Yo creo que es la única opción. Tiene una dificultad, que es que el PP y el PSOE tienen que darse cuenta de que ya no valen los bandos o no darse la mano. Ya no pueden vivir del ataque al contrario. Si se adaptan tendremos un Gobierno con amplia base que deberá ser reformista y luchar contra la corrupción. Si no, hay dos opciones: estaremos ante un riesgo de bloqueo institucional o los ciudadanos pasarán página al comprobar que ni PP ni PSOE son herramientas válidas.

 

¿Mantienen el criterio de que tiene prioridad la lista más votada?

Nuestro criterio siempre ha sido el mismo. La lista más votada tiene la iniciativa para intentar formar Gobierno. Pero cuando Rajoy se acobarda y le dice que no al Rey, pierde esa iniciativa. Hay que ser capaz de formar Gobierno. Con un 26% de los votos no se puede gobernar solo, no se puede exigir sin más ser quien presida el Gobierno. Hay que buscar aliados para ampliar la mayoría. Si la lista más votada es incapaz de llegar a acuerdos deberá dejar paso a mayorías alternativas.

 

¿Exigirán a Mariano Rajoy que se aparte si les piden su apoyo?

Nosotros tenemos un programa muy reformista y regenerador. O acabas con la corrupción o ella acaba con el sistema. Nuestra opinión es que Rajoy no es la persona indicada para presidir el Gobierno que queremos. Lleva cuatro años de mayoría absoluta y ni ha hecho las reformas necesarias, ni ha luchado contra la corrupción de su partido. Pero creemos que es mala idea empezar a hablar de pactos hablando de personas. Eso suele bloquear las negociaciones. Es mejor hablar de ideas y proyectos y, si hay espacio para el entendimiento, a partir de ahí hablar de personas.

 

No solo señalan a Rajoy. ¿No les parece idóneo nadie de este Gobierno?

Es que lo que España necesita en este momento es un nuevo Gobierno, de cambio y reformista. Un nuevo Gobierno es incompatible con un viejo Gobierno.

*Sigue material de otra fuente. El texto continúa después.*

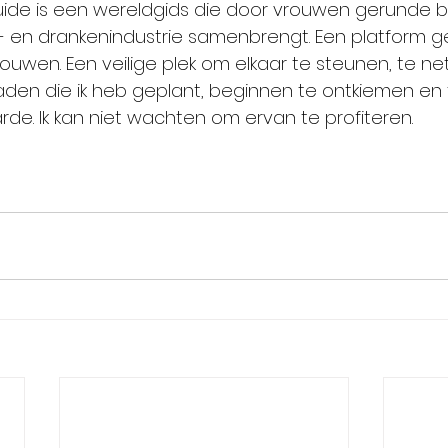
ide is een wereldgids die door vrouwen gerunde be
 en drankenindustrie samenbrengt. Een platform g
wen. Een veilige plek om elkaar te steunen, te ne
aden die ik heb geplant, beginnen te ontkiemen en
e. Ik kan niet wachten om ervan te profiteren.  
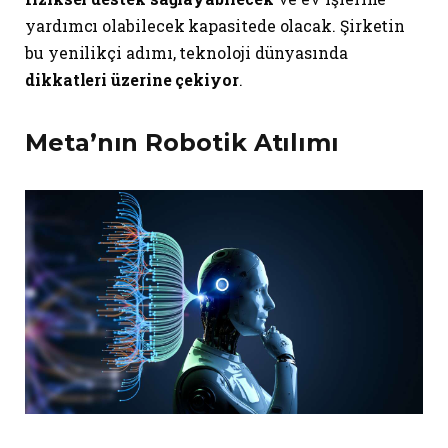
yardımcı olabilecek kapasitede olacak. Şirketin
bu yenilikçi adımı, teknoloji dünyasında
dikkatleri üzerine çekiyor
.
Meta’nın Robotik Atılımı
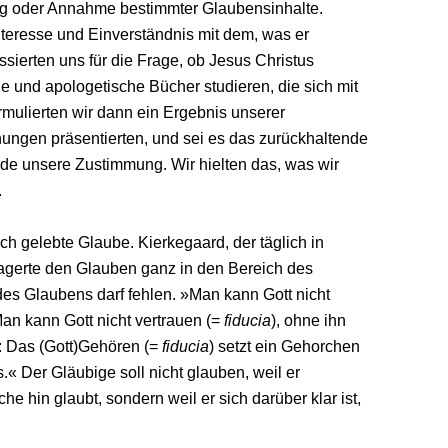
ng oder Annahme be­stimmter Glaubensinhalte.
nteresse und Einverständnis mit dem, was er
ssierten uns für die Frage, ob Jesus Christus
he und apologetische Bücher studieren, die sich mit
rmulierten wir dann ein Ergebnis unserer
ungen präsentierten, und sei es das zurückhaltende
de unsere Zustimmung. Wir hielten das, was wir
.
ich ge­lebte Glaube. Kierkegaard, der täglich in
gerte den Glauben ganz in den Be­reich des
es Glaubens darf fehlen. »Man kann Gott nicht
Man kann Gott nicht vertrauen (=
fiducia
), ohne ihn
: Das (Gott)Gehören (=
fiducia
) setzt ein Gehorchen
s.« Der Gläu­bige soll nicht glauben, weil er
e hin glaubt, sondern weil er sich darüber klar ist,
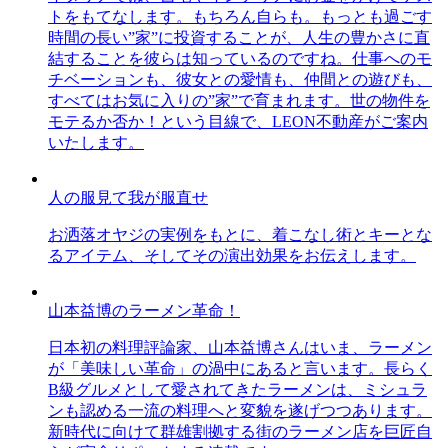
トをもてなします。もちろん自らも。もっとも過ごす
時間の長い”家”に投資することが、人生の豊かさに直
結することを彼らは知っているのですね。仕事へのモ
チベーションも、彼女との愛情も、仲間との遊びも、
すべてはお気に入りの”家”で育まれます。世の物件を
モテるか否か！という目線で、LEON不動産がご案内
いたします。
人の服見て我が服直せ
お洒落オヤジの実例をもとに、着こなし術とキーとな
るアイテム、そしてその演出効果をお伝えします。
山本益博のラーメン革命！
日本初の料理評論家、山本益博さんはいま、ラーメン
が「美味しい革命」の渦中にあると言います。長らく
B級グルメとして愛されてきたラーメンは、ミシュラ
ンも認める一流の料理へと変貌を遂げつつあります。
新時代に向けて群雄割拠する街のラーメン店を巨匠自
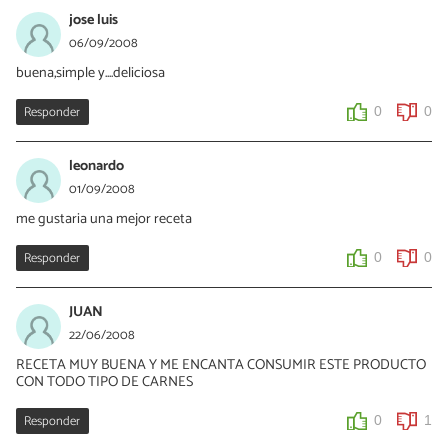
jose luis
06/09/2008
buena,simple y....deliciosa
Responder
0
0
leonardo
01/09/2008
me gustaria una mejor receta
Responder
0
0
JUAN
22/06/2008
RECETA MUY BUENA Y ME ENCANTA CONSUMIR ESTE PRODUCTO
CON TODO TIPO DE CARNES
Responder
0
1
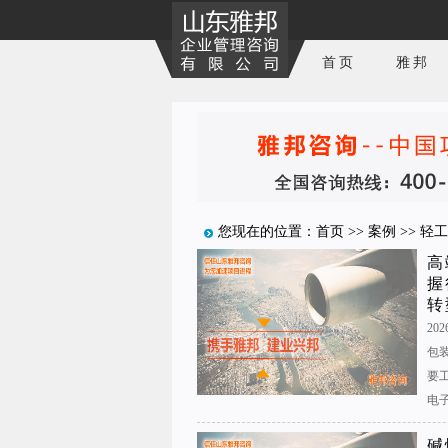
首页
雅邦
您现在的位置：
首页
>>
案例
>>
轻工
高
握
转
202
包
要
电
碱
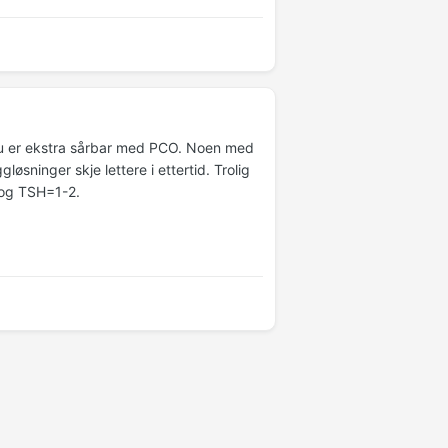
ro du er ekstra sårbar med PCO. Noen med
sninger skje lettere i ettertid. Trolig
5 og TSH=1-2.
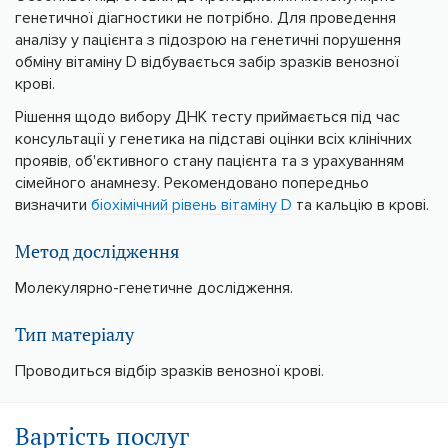
генетичної діагностики не потрібно. Для проведення
аналізу у пацієнта з підозрою на генетичні порушення
обміну вітаміну D відбувається забір зразків венозної
крові.
Рішення щодо вибору ДНК тесту приймається під час
консультації у генетика на підставі оцінки всіх клінічних
проявів, об'єктивного стану пацієнта та з урахуванням
сімейного анамнезу. Рекомендовано попередньо
визначити
біохімічний рівень вітаміну D
та кальцію в крові.
Метод дослідження
Молекулярно-генетичне дослідження.
Тип матеріалу
Проводиться відбір зразків венозної крові.
Вартість послуг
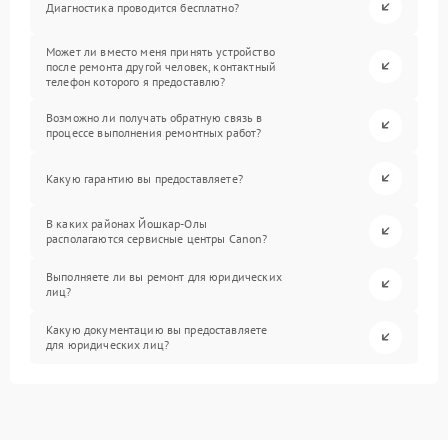
Диагностика проводится бесплатно?
Может ли вместо меня принять устройство
после ремонта другой человек, контактный
телефон которого я предоставлю?
Возможно ли получать обратную связь в
процессе выполнения ремонтных работ?
Какую гарантию вы предоставляете?
В каких районах Йошкар-Олы
располагаются сервисные центры Canon?
Выполняете ли вы ремонт для юридических
лиц?
Какую документацию вы предоставляете
для юридических лиц?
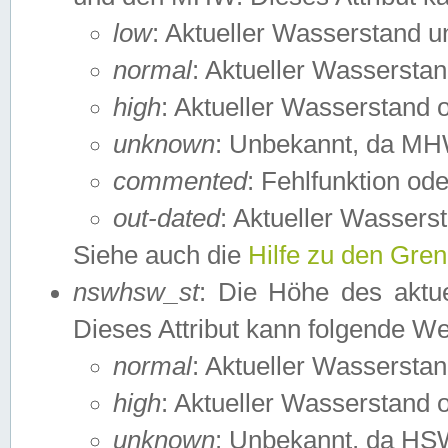
low
: Aktueller Wasserstand 
normal
: Aktueller Wassers
high
: Aktueller Wasserstand
unknown
: Unbekannt, da MH
commented
: Fehlfunktion ode
out-dated
: Aktueller Wasserst
Siehe auch die
Hilfe zu den Gre
nswhsw_st
: Die Höhe des aktu
Dieses Attribut kann folgende W
normal
: Aktueller Wassersta
high
: Aktueller Wasserstand
unknown
: Unbekannt, da HSW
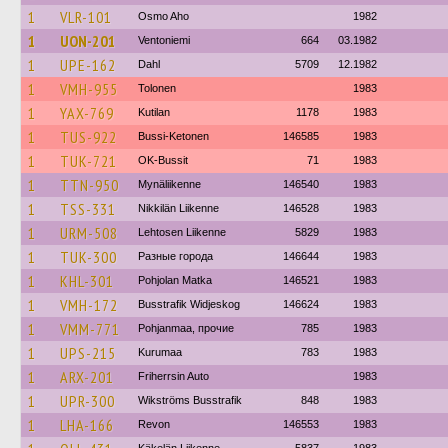
1
VLR-101
Osmo Aho
1982
1
UON-201
Ventoniemi
664
03.1982
1
UPE-162
Dahl
5709
12.1982
1
VMH-955
Tolonen
1983
1
YAX-769
Kutilan
1178
1983
1
TUS-922
Bussi-Ketonen
146585
1983
1
TUK-721
OK-Bussit
71
1983
1
TTN-950
Mynäliikenne
146540
1983
1
TSS-331
Nikkilän Liikenne
146528
1983
1
URM-508
Lehtosen Liikenne
5829
1983
1
TUK-300
Разные города
146644
1983
1
KHL-301
Pohjolan Matka
146521
1983
1
VMH-172
Busstrafik Widjeskog
146624
1983
1
VMM-771
Pohjanmaa, прочие
785
1983
1
UPS-215
Kurumaa
783
1983
1
ARX-201
Friherrsin Auto
1983
1
UPR-300
Wikströms Busstrafik
848
1983
1
LHA-166
Revon
146553
1983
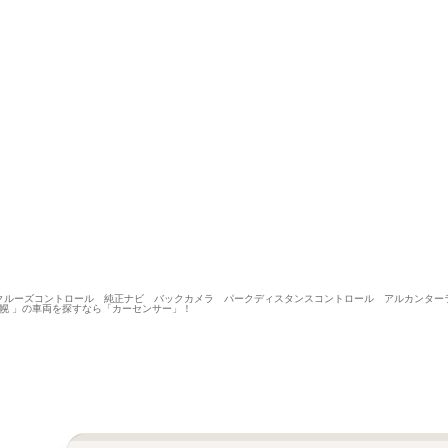
クティブクルーズコントロール 純正ナビ バックカメラ パークディスタンスコントロール アルカンタ
 札幌 」の車両を探すなら「カーセンサー」！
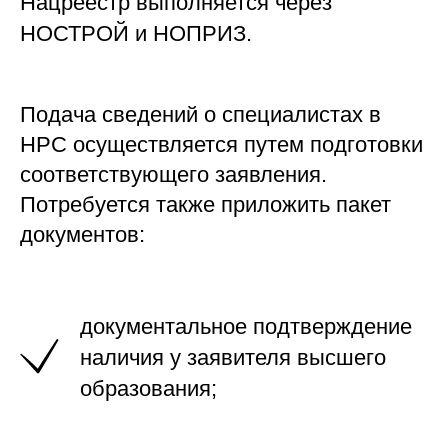
Нацреестр выполняется через
НОСТРОЙ и НОПРИЗ.
Подача сведений о специалистах в
НРС осуществляется путем подготовки
соответствующего заявления.
Потребуется также приложить пакет
документов:
документальное подтверждение
наличия у заявителя высшего
образования;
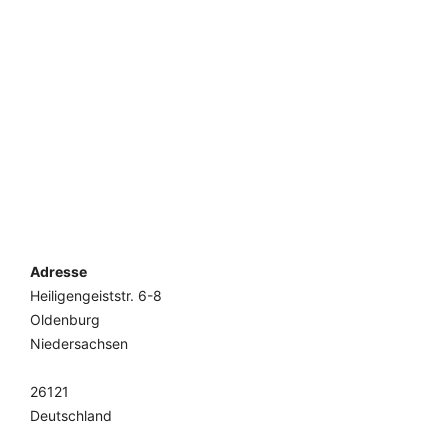
Adresse
Heiligengeiststr. 6-8
Oldenburg
Niedersachsen
26121
Deutschland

¿Ayudaría al acuerdo que también hubiera otro líder en el PSOE?

Existen dificultades de diálogo entre PSOE y PP. Se ha visto en estos cuatro meses. Quien no sea capaz de adaptarse a los nuevos tiempos pasará a la irrelevancia política. Tanto Sánchez como Rajoy, si no son capaces de darse la mano y sentarse a discutir, serán incapaces también de ser protagonistas de esta nueva etapa.

 

¿Siguen estando dispuestos a entrar en el Gobierno?

Sí, hay dos criterios que han cambiado. No pensábamos que las cosas serían como han resultado. En estos cuatro meses nuestros órganos han decidido que, si es necesario y hay un acuerdo, votaremos a favor de una investidura. Ya lo hicimos con Sánchez. Y en segundo lugar, que estamos dispuesto a entrar en un Gobierno de coalición. En este nuevo escenario hacen falta coaliciones de Gobierno para poder gobernar con cierta tranquilidad. No es una condición, pero si mejora la base del Gobierno, estamos dispuestos a entrar.

 

¿Cómo cree que afectará la confluencia de Podemos e Izquierda Unida?

Es difícil de decir ahora. Pero parece claro que Podemos renuncia al eje nuevo-viejo y se instala en el tradicional de izquierda y derecha.

 

¿Cree que se polarizará la campaña?

Creo que no. Hay gente que sigue soñando con campañas a dos, pero eso ya ha desaparecido. Si polarizar es que solo se vea a Podemos y PP en la campaña, creo que no lo van a conseguir. Aunque igual vemos esa pinza en una estrategia común. Al PP le conviene que a Podemos le vaya bien para alimentar al coco, y a Podemos, que al PP le vaya bien por lo mismo. Creo que eso no va a triunfar. Entre los comunistas y los inmovilistas que no luchan contra la corrupción, hay aún un espacio de cambio sensato.